As climbers continued to push the limits in the mountains and at their local climbing areas, many people experimented with different shoe styles. In the 1940's, Joe Brown, an Englishman, began to experiment with climbing in plimsolls, a canvas topped, rubber soled shoe, similar to todays Keds. In these shoes he established many famous routes across the Peak district of England.
By 1948, Pierre Allain had improved his original smooth-rubber soled shoe design and in 1950 he marketed them commercially as PA's. These shoes were the first climbing specific shoes on the market, a shoe specifically for rock climbing and not intended as a mountaineering boot that would climb well. These shoes were used on many legendary climbs in the Alps, including the first ascent of the north face of the Dru. Still in his quest to push the limits of difficulty, Allain was limited by his footwear until he met Eduard Bourdenneau.

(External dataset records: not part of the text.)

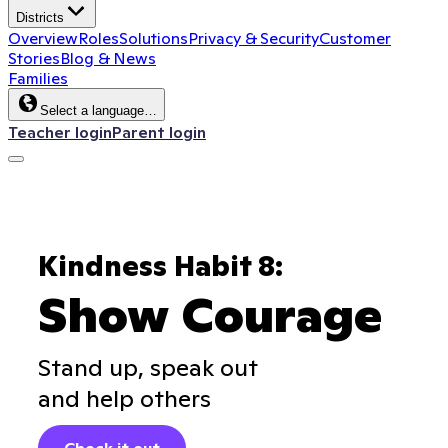
Districts
Overview
Roles
Solutions
Privacy & Security
Customer
Stories
Blog & News
Families
Select a language…
Teacher login
Parent login
Kindness Habit 8:
Show Courage
Stand up, speak out
and help others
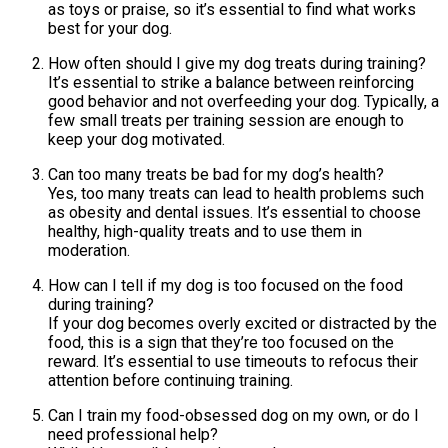
as toys or praise, so it’s essential to find what works
best for your dog.
How often should I give my dog treats during training?
It’s essential to strike a balance between reinforcing
good behavior and not overfeeding your dog. Typically, a
few small treats per training session are enough to
keep your dog motivated.
Can too many treats be bad for my dog’s health?
Yes, too many treats can lead to health problems such
as obesity and dental issues. It’s essential to choose
healthy, high-quality treats and to use them in
moderation.
How can I tell if my dog is too focused on the food
during training?
If your dog becomes overly excited or distracted by the
food, this is a sign that they’re too focused on the
reward. It’s essential to use timeouts to refocus their
attention before continuing training.
Can I train my food-obsessed dog on my own, or do I
need professional help?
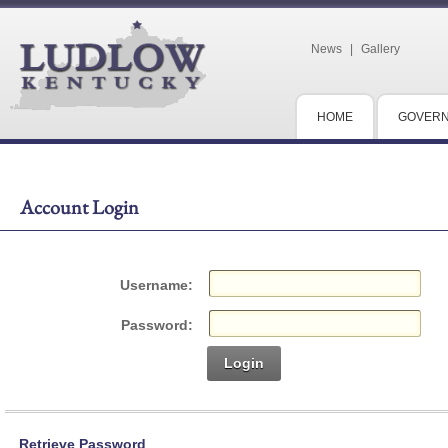
News
|
Gallery
HOME
GOVER
Account Login
Username:
Password:
Login
Retrieve Password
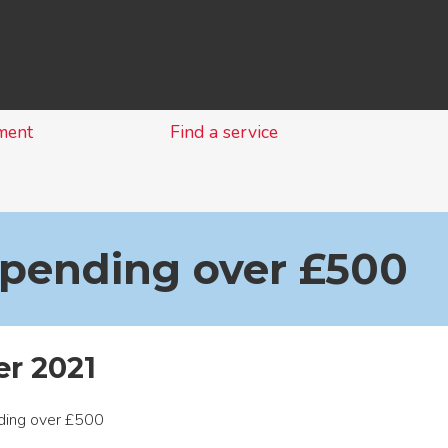
Skip
to
content
ment
Find a service
spending over £500
r 2021
nding over £500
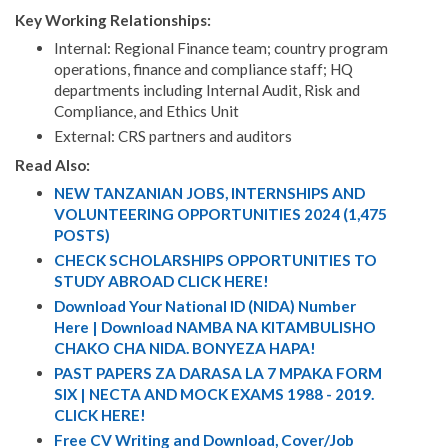
Key Working Relationships:
Internal: Regional Finance team; country program
operations, finance and compliance staff; HQ
departments including Internal Audit, Risk and
Compliance, and Ethics Unit
External: CRS partners and auditors
Read Also:
NEW TANZANIAN JOBS, INTERNSHIPS AND
VOLUNTEERING OPPORTUNITIES 2024 (1,475
POSTS)
CHECK SCHOLARSHIPS OPPORTUNITIES TO
STUDY ABROAD CLICK HERE!
Download Your National ID (NIDA) Number
Here | Download NAMBA NA KITAMBULISHO
CHAKO CHA NIDA. BONYEZA HAPA!
PAST PAPERS ZA DARASA LA 7 MPAKA FORM
SIX | NECTA AND MOCK EXAMS 1988 - 2019.
CLICK HERE!
Free CV Writing and Download, Cover/Job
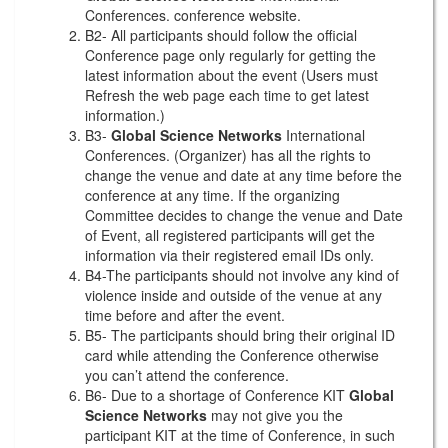
Conferences. conference website.
B2- All participants should follow the official
Conference page only regularly for getting the
latest information about the event (Users must
Refresh the web page each time to get latest
information.)
B3-
Global Science Networks
International
Conferences. (Organizer) has all the rights to
change the venue and date at any time before the
conference at any time. If the organizing
Committee decides to change the venue and Date
of Event, all registered participants will get the
information via their registered email IDs only.
B4-The participants should not involve any kind of
violence inside and outside of the venue at any
time before and after the event.
B5- The participants should bring their original ID
card while attending the Conference otherwise
you can’t attend the conference.
B6- Due to a shortage of Conference KIT
Global
Science Networks
may not give you the
participant KIT at the time of Conference, in such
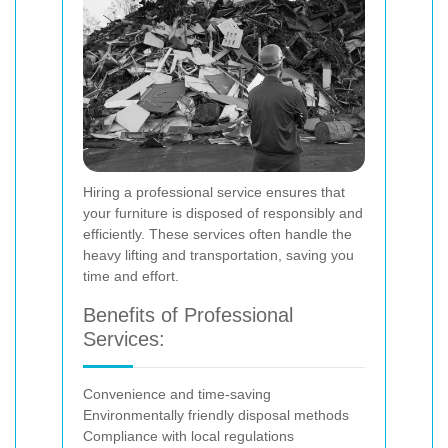
Hiring a professional service ensures that
your furniture is disposed of responsibly and
efficiently. These services often handle the
heavy lifting and transportation, saving you
time and effort.
Benefits of Professional
Services:
Convenience and time-saving
Environmentally friendly disposal methods
Compliance with local regulations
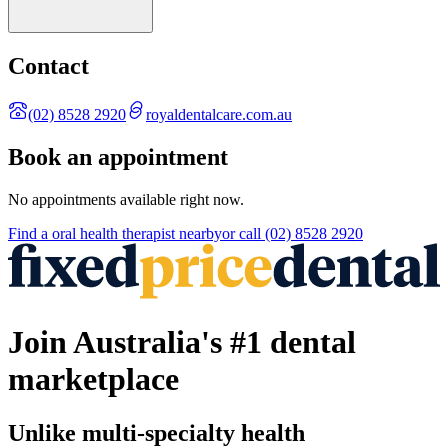
Contact
(02) 8528 2920
royaldentalcare.com.au
Book an appointment
No appointments available right now.
Find a
oral health therapist
nearby
or call
(02) 8528 2920
Join Australia's #1 dental
marketplace
Unlike multi-specialty health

Eduard Bourdenneau was an expert shoe maker who teamed with Pierre Allain in 1950 to create the iconic climbing shoe, The EB. EB's utilized a softer rubber than it's predecessor, the PA. By the late 60s, the flagship shoe, The Super Gratton, was the climbing shoe of choice around the world. It was in this climbing shoe that free climbing began to press into substantially more difficult terrain; 5.11, 5.12 and even 5.13 grades were established across the globe as a direct result of this legendary shoe.
Meanwhile, in the United States during the 1960s and 1970s, climbers were using various different shoes to establish impressive rock climbs and huge big walls in Yosemite Valley. Royal Robbins pioneered and marketed a boot-like climbing shoe that was worn and loved by many in the US during the pre-EB era (the EBs were not yet available in the US). However, once EBs began surfacing in the states, they quickly became a mandatory item for free climbing.

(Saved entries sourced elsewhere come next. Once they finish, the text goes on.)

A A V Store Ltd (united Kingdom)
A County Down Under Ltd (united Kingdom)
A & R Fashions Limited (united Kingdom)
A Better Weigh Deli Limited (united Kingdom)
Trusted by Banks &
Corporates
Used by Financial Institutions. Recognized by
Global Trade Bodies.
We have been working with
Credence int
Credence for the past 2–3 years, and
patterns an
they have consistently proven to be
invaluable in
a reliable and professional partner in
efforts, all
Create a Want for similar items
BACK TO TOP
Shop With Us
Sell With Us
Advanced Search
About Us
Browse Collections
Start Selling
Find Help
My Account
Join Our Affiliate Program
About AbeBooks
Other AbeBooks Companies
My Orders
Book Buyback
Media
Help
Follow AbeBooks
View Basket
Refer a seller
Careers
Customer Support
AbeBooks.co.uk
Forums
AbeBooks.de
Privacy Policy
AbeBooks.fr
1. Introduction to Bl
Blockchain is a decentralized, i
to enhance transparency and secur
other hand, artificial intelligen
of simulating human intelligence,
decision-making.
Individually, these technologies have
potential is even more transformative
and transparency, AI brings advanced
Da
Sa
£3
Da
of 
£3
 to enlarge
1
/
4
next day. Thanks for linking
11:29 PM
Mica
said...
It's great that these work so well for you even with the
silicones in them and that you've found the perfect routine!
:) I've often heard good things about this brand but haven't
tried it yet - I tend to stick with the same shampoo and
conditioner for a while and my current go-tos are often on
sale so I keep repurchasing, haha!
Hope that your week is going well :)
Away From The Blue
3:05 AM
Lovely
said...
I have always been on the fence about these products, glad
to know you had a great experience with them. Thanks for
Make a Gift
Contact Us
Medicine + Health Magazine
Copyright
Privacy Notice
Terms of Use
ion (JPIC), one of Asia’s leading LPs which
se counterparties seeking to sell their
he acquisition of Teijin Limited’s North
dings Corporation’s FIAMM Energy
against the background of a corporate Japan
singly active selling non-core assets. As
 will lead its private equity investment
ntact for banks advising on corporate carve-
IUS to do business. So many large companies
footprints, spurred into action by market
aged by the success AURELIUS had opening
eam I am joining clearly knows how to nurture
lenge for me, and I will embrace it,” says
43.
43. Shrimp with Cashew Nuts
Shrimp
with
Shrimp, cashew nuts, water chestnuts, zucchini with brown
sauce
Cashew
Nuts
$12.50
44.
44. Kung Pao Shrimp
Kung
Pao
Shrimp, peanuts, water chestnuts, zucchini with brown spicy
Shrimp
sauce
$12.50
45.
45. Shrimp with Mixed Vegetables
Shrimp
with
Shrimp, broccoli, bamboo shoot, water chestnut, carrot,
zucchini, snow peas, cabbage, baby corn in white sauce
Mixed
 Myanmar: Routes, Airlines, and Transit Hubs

So through the 70s, EBs reigned supreme. And amazingly, it wasn't until 1980 that a new shoe hit the markets and took the climbing world by storm. Spanish climbers Jesus Garcia Lopez and Miguel Angel Garcia Gallego, The Gallego Brothers, were the first to work with manufacturers to develop a rubber specifically for rock climbing. These soles were used on a shoe marketed by Boreal, The Fire, and is considered to be the birth of 'sticky rubber,' a rubber that would stick to the rock yet maintain durability and abrasion resistance like nothing used before. Together in 1981 the Gallego Brothers arrived in Yosemite Valley and established the first non-American route on El Capitan, "Medeterraneo," a difficult route even by todays standards and one that is seldom repeated.
On this trip they met and shared the Boreal Fire, with valley locals, John Bachar tested them on the classic Midnight Lightening and was amazed that a shoe could be that much better than the current gold standard, The EB. By spring of 1983, Bachar had teamed with Boreal and the Gallegos to import 265 pairs, according to Bachar, to be sold at the Yosemite Mountain Shop; within the first two hours of the store opening, and on the first day of sales, they had sold every pair.

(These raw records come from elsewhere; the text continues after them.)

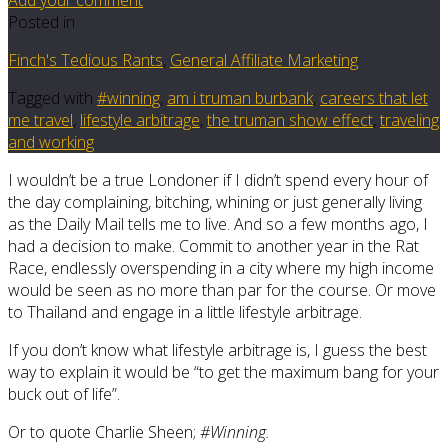
Posted in
Finch's Tedious Rants
,
General Affiliate Marketing
Tagged with
#winning
,
am i truman burbank
,
careers that let
me travel
,
lifestyle arbitrage
,
the truman show effect
,
traveling
and working
I wouldn’t be a true Londoner if I didn’t spend every hour of
the day complaining, bitching, whining or just generally living
as the Daily Mail tells me to live. And so a few months ago, I
had a decision to make. Commit to another year in the Rat
Race, endlessly overspending in a city where my high income
would be seen as no more than par for the course. Or move
to Thailand and engage in a little lifestyle arbitrage.
If you don’t know what lifestyle arbitrage is, I guess the best
way to explain it would be “to get the maximum bang for your
buck out of life”.
Or to quote Charlie Sheen;
#Winning.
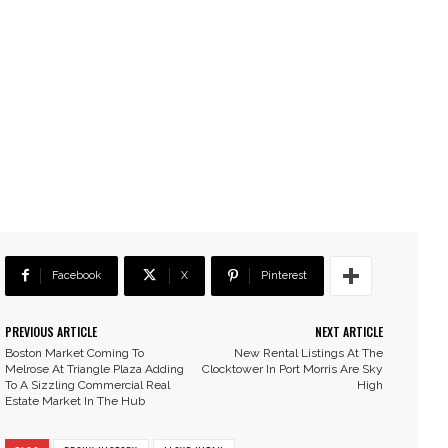
Facebook
X
Pinterest
PREVIOUS ARTICLE
NEXT ARTICLE
Boston Market Coming To
New Rental Listings At The
Melrose At Triangle Plaza Adding
Clocktower In Port Morris Are Sky
To A Sizzling Commercial Real
High
Estate Market In The Hub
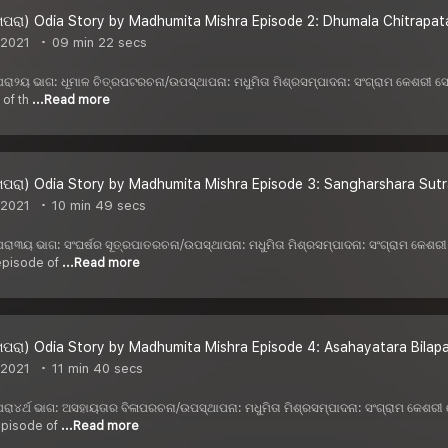
ପରା) Odia Story by Madhumita Mishra Episode 2: Dhumala Chitrapata
 2021
09 min 22 secs
 ଖପରା୨ୟ ଭାଗ: ଧୂମାଳ ଚିତ୍ରପଟରଚନା/ଉପସ୍ଥାପନା: ମଧୁମିତା ମିଶ୍ରସମ୍ପାଦନା: ସଂଗ୍ରାମ କେଶରୀ
 of th
...Read more
ପରା) Odia Story by Madhumita Mishra Episode 3: Sangharshara Sutra
 2021
10 min 49 secs
 ଖପରା୩ୟ ଭାଗ: ସଂଘର୍ଷର ସୂତ୍ରପାତରଚନା/ଉପସ୍ଥାପନା: ମଧୁମିତା ମିଶ୍ରସମ୍ପାଦନା: ସଂଗ୍ରାମ କେ
 episode of
...Read more
ପରା) Odia Story by Madhumita Mishra Episode 4: Asahayatara Bilap
 2021
11 min 40 secs
 ଖପରା୪ର୍ଥ ଭାଗ: ଅସହାୟତାର ବିଳାପରଚନା/ଉପସ୍ଥାପନା: ମଧୁମିତା ମିଶ୍ରସମ୍ପାଦନା: ସଂଗ୍ରାମ କେଶ
 episode of
...Read more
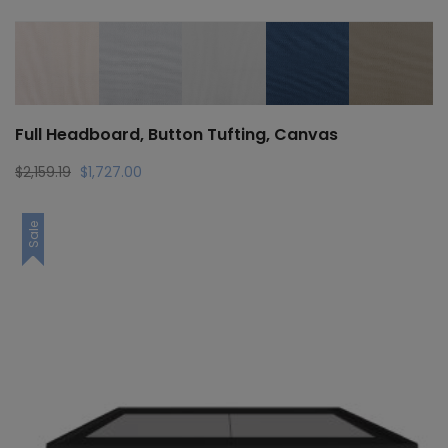
Full Headboard, Button Tufting, Canvas
Original
Current
$
2,159.19
$
1,727.00
price
price
was:
is:
Sale
$2,159.19.
$1,727.00.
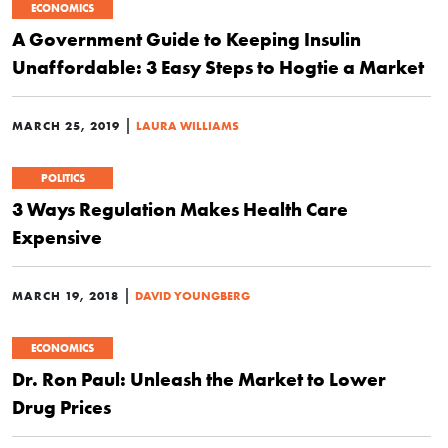
ECONOMICS
A Government Guide to Keeping Insulin
Unaffordable: 3 Easy Steps to Hogtie a Market
|
MARCH 25, 2019
LAURA WILLIAMS
POLITICS
3 Ways Regulation Makes Health Care
Expensive
|
MARCH 19, 2018
DAVID YOUNGBERG
ECONOMICS
Dr. Ron Paul: Unleash the Market to Lower
Drug Prices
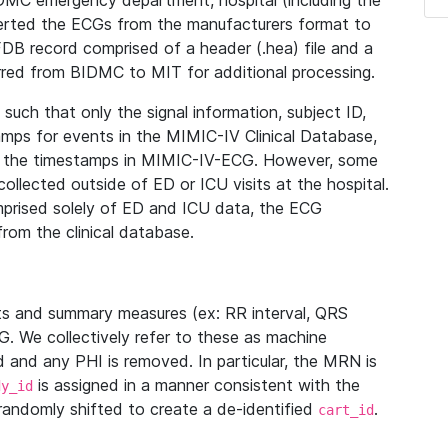
IDMC emergency department, hospital (including the
verted the ECGs from the manufacturers format to
B record comprised of a header (.hea) file and a
ferred from BIDMC to MIT for additional processing.
uch that only the signal information, subject ID,
mps for events in the MIMIC-IV Clinical Database,
ith the timestamps in MIMIC-IV-ECG. However, some
llected outside of ED or ICU visits at the hospital.
mprised solely of ED and ICU data, the ECG
from the clinical database.
s and summary measures (ex: RR interval, QRS
G. We collectively refer to these as machine
and any PHI is removed. In particular, the MRN is
is assigned in a manner consistent with the
dy_id
randomly shifted to create a de-identified
.
cart_id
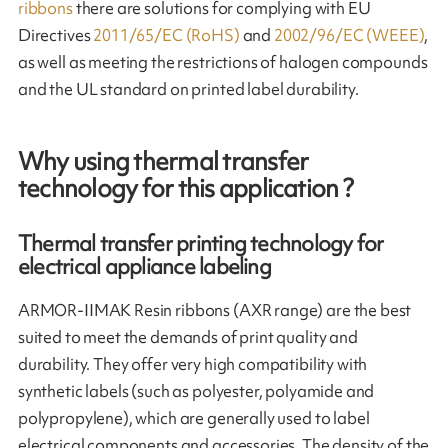
ribbons
there are solutions for complying with EU
Directives
2011/65/EC (RoHS)
and
2002/96/EC (WEEE)
,
as well as meeting the restrictions of halogen compounds
and the UL standard on printed label durability.
Why using thermal transfer
technology for this application ?
Thermal transfer printing technology for
electrical appliance labeling
ARMOR-IIMAK Resin ribbons (AXR range) are the best
suited to meet the demands of print quality and
durability. They offer very high compatibility with
synthetic labels (such as polyester, polyamide and
polypropylene), which are generally used to label
electrical components and accessories. The density of the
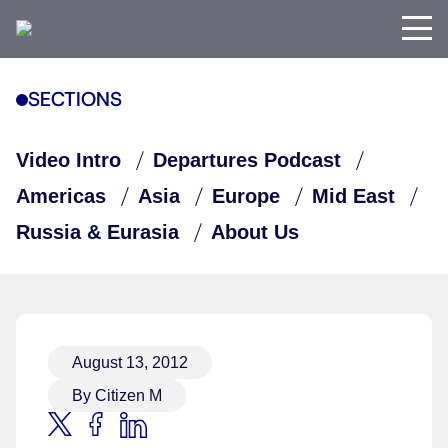
SECTIONS
Video Intro
Departures Podcast
Americas
Asia
Europe
Mid East
Russia & Eurasia
About Us
August 13, 2012
By Citizen M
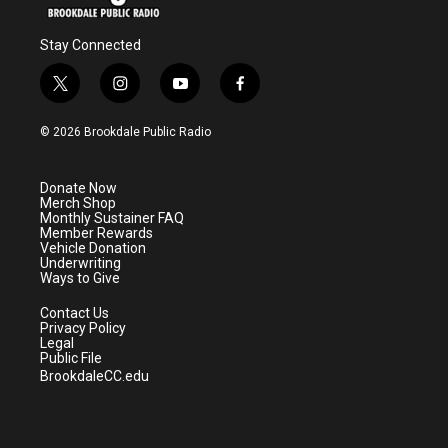
Stay Connected
t
i
y
f
w
n
o
a
i
s
u
c
© 2026 Brookdale Public Radio
t
t
t
e
t
a
u
b
e
g
b
o
Donate Now
r
r
e
o
Merch Shop
a
k
Monthly Sustainer FAQ
m
Member Rewards
Vehicle Donation
Underwriting
Ways to Give
Contact Us
Privacy Policy
Legal
Public File
BrookdaleCC.edu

With the introduction of the Fire in the early 1980s, climbing instantly progressed leaps and bounds. Many active climbers recall their climbing instantly jumping a full grade just by changing shoes. From that moment forward climbers everywhere required their shoes to have the new sticky rubber. Over the next several years many climbing shoe companies pushed shoe design to new levels of performance. Boreal, La Sportiva, and Five Ten were some of the big names designing new and cutting edge shoes. But it's thanks to the Boreal Fires that climbing shoes moved in a whole new direction and athletes could continue to challenge new and impossible routes around the world.